Sony’s new Reader Digital Book can offer libraries with a new avenue to reaching new patrons that may not have looked towards libraries for their digital book needs. In addition to traditional library holdings, libraries could purchase access to selections of digital books and then offer their patrons an alternative and cheaper access to this form of digital media. The library could have a relatively small number of these digital book units on hand to check out, and after deciding which e-book they would like to borrow or rent, they would take the unit to one of the special digital book kiosks in the library and download the digital book. They could then take the unit home and read the book in the exact same manner that they would have if they had checked out a traditional book. This would also work if certain patrons had their own PRS-700 units; these patrons either could visit the library and use the kiosk or could download a book from the library’s website. The library’s units could also be readily protected with software that limits the unit’s use with any system outside of the library’s. The issue of due dates could also easily be dealt with by programming the digital books to “expire” after a certain amount of time. These units paint a new picture of what future libraries might look like. So let’s buy them… how much are they?

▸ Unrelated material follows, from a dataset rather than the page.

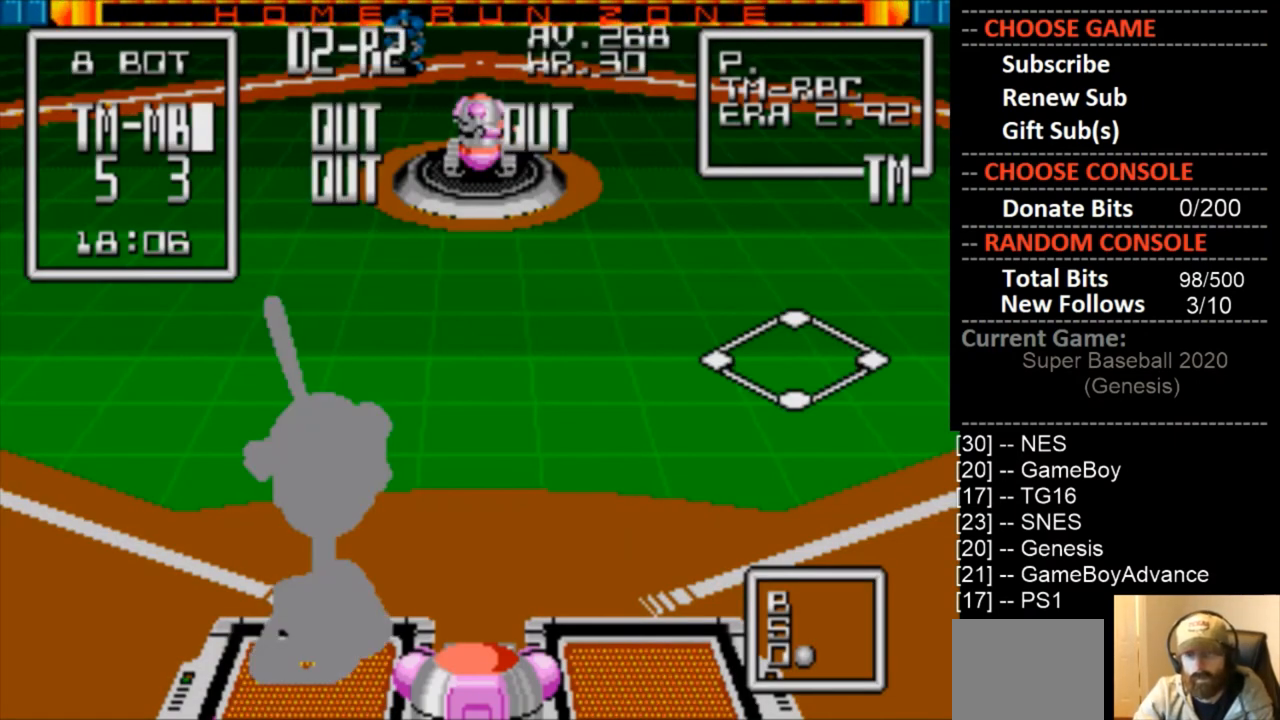
{"buttons": ["DPAD_LEFT"], "events": [[267, "DPAD_LEFT", "down"]]}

One’s excitement for these digital books might drop after reading their $399.00 asking price. That rather hefty price-tag quickly makes this an unviable option for many libraries. Perhaps it would be possible to acquire less sophisticated units like the hypothetical PRS-700b version that doesn’t come with as many perks. This version could come without the large built-in memory that can store up to 350 digital books. It could also do without the fancy search buttons that allow you to “find words or phrases” and without the ability to “make notes via fingertips or the bundled stylus pen and soft keyboard.” Whether the library gets these cheaper models or whether they wait for the prices to come down, if the price of this technology were slightly cheaper, the Reader Digital Books could have a tremendous impact on libraries. For one, this digital media and hardware would not take up a lot of space in the library’s facilities. Also, as stated before, this could easily open up new ways for the library to reach out to tech savvy people who may not have otherwise even considered the library for their digital needs, thereby helping to ensure that libraries remain important and exciting institutions well into the future.